Today was our college’s Open Day. We haven’t had an open day at the weekend before, but I have to say it was a great move. There were so many interested and engaged parents and students who visited our school. I was particularly impressed that generally, they were more interested in knowing about the kind of learning experiences that take place in the classroom, rather than focusing on how many band 6’s we got in last year’s HSC, SC and NAPLAN. Whilst I am happy to talk about our wonderful HSC results, I am pleased that parents of young children can see beyond NAPLAN, SC and HSC examinations. Many parents asked about whether we have book clubs and creative writing groups (yes to both) and whether their child’s needs would be met in the classroom (yes of course.)

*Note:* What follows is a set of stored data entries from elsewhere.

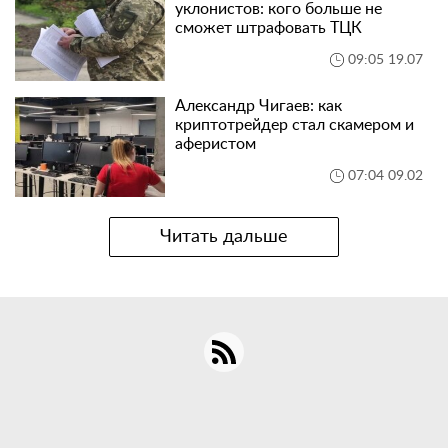
уклонистов: кого больше не
сможет штрафовать ТЦК
09:05 19.07
Александр Чигаев: как
криптотрейдер стал скамером и
аферистом
07:04 09.02
Читать дальше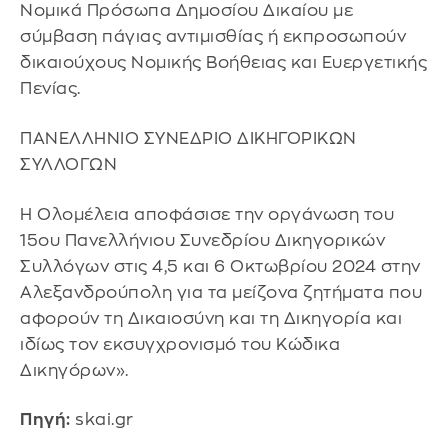
Νομικά Πρόσωπα Δημοσίου Δικαίου με
σύμβαση πάγιας αντιμισθίας ή εκπροσωπούν
δικαιούχους Νομικής Βοήθειας και Ευεργετικής
Πενίας.
ΠΑΝΕΛΛΗΝΙΟ ΣΥΝΕΔΡΙΟ ΔΙΚΗΓΟΡΙΚΩΝ
ΣΥΛΛΟΓΩΝ
Η Ολομέλεια αποφάσισε την οργάνωση του
15ου Πανελλήνιου Συνεδρίου Δικηγορικών
Συλλόγων στις 4,5 και 6 Οκτωβρίου 2024 στην
Αλεξανδρούπολη για τα μείζονα ζητήματα που
αφορούν τη Δικαιοσύνη και τη Δικηγορία και
ιδίως τον εκσυγχρονισμό του Κώδικα
Δικηγόρων».
Πηγή:
skai.gr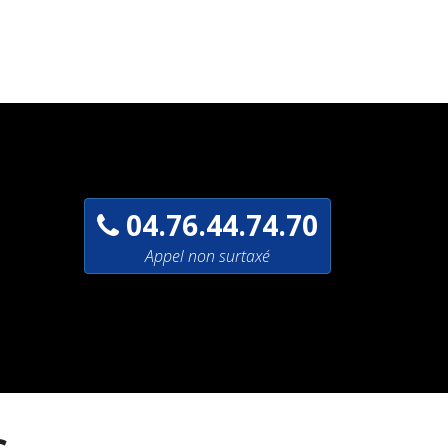
04.76.44.74.70
Appel non surtaxé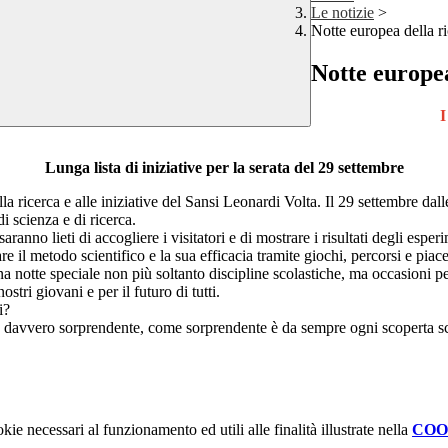
Le notizie
>
Notte europea della r
Notte europea
I
Lunga lista di iniziative per la serata del 29 settembre
la ricerca e alle iniziative del Sansi Leonardi Volta. Il 29 settembre dalle
di scienza e di ricerca.
saranno lieti di accogliere i visitatori e di mostrare i risultati degli esp
e il metodo scientifico e la sua efficacia tramite giochi, percorsi e pia
una notte speciale non più soltanto discipline scolastiche, ma occasioni pe
tri giovani e per il futuro di tutti.
i?
e davvero sorprendente, come sorprendente è da sempre ogni scoperta sci
kie necessari al funzionamento ed utili alle finalità illustrate nella
COO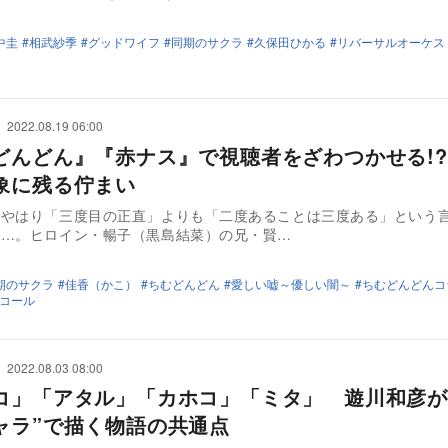
中圭
相武紗季
グッドワイフ
同期のサクラ
久保田ひかる
リバーサルオーケス
2022.08.19 06:00
どんどん』『赤ナス』で視聴者をざわつかせる!
象に残る佇まい
はやはり「三度目の正直」よりも「二度あることは三度ある」という
……。ヒロイン・暢子（黒島結菜）の兄・賢…
期のサクラ
佳香（かこ）
ちむどんどん
愛しい嘘～優しい闇～
ちむどんどんコ
コール
2022.08.03 08:00
コ」「アタル」「カホコ」「ミタ」 遊川和彦が
ャラ”で描く物語の共通点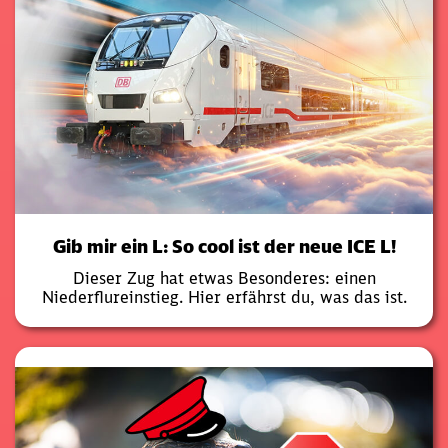
Gib mir ein L: So cool ist der neue ICE L!
Dieser Zug hat etwas Besonderes: einen
Niederflureinstieg. Hier erfährst du, was das ist.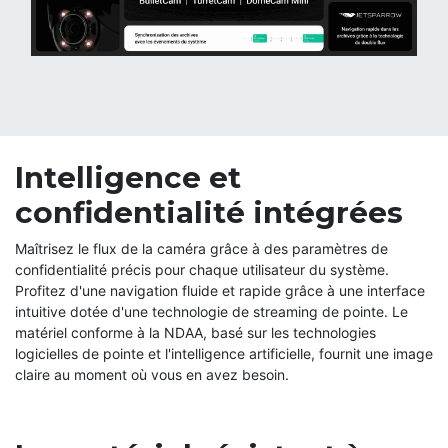
Intelligence et
confidentialité intégrées
Maîtrisez le flux de la caméra grâce à des paramètres de
confidentialité précis pour chaque utilisateur du système.
Profitez d'une navigation fluide et rapide grâce à une interface
intuitive dotée d'une technologie de streaming de pointe. Le
matériel conforme à la NDAA, basé sur les technologies
logicielles de pointe et l'intelligence artificielle, fournit une image
claire au moment où vous en avez besoin.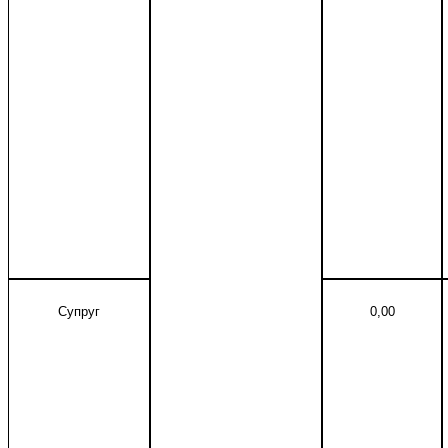
Супруг
0,00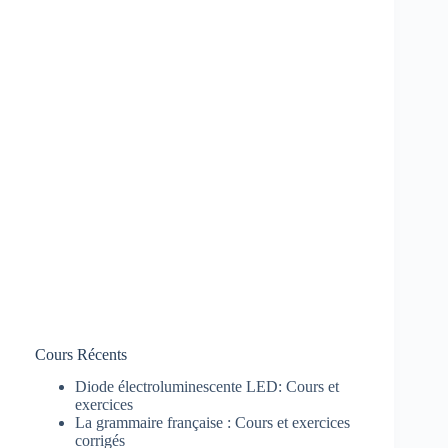
Cours Récents
Diode électroluminescente LED: Cours et
exercices
La grammaire française : Cours et exercices
corrigés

Parents were particularly impressed with the way we used Edmodo in the classroom, to personalise the learning of our students. They liked the ‘Anchor Tasks’ our year 8 students created and then the film created where they reflected on the process. They were really impressed with my year 9 English students’ campaign to improve the self esteem of teenage girls. They decided that the values embedded in glossy womens’ magazines adverts were in contravention to their own, so they wanted to create a powerful message to the school community. They created their own advertising campaign, advertising how a positive attitude is important and that body image should not define your entire sense of self. They had to use persuasive advertising techniques to create meaning. Some used ‘Photoshop’ or other programs. Parents liked the fact that our positive campaign was created by students for students and will be displayed around the school. They liked the idea that their daughter could learn about how to think critically when it comes to womens’ advertising.
What impressed me most was listening to our students, who took these parents and young primary students through the English room and talked quite openly and casually about how they use Edmodo (and a range of other technologies) and why they like it. No script, no prompt… they used their own learning experiences and for me, that gave the greatest validation for the work that we do in our classrooms. Our students talked confidently about their learning in English classes. They talked about their learning style, how they learn best and what they enjoyed most about coming to English. For me, this was so incredibly gratifying, for when I first began teaching at the college, it was something I feel our students couldn’t articulate. Seeing how the learning culture has evolved and developed in four years has been one of the highlights of my teaching career.
As my esteemed colleagues in my department and I farewelled the last guest to our room for the afternoon, we stopped to talk about how impressed we were with the positive vibe, but more importantly, how far we had come in terms of meaningful integration of technology and really personalising the learning of our students in our classroom. Open Day gave us an opportunity to share with prospective parents and students, everything we value about our college, our strengths and our passion for teaching and learning. Open Day was an excellent visual reminder of the many wonderful things that take place in our department and in our classrooms on a daily basis. Open Day was like one long blog post, reflecting on our teaching practice and the learning gain of our wonderful students.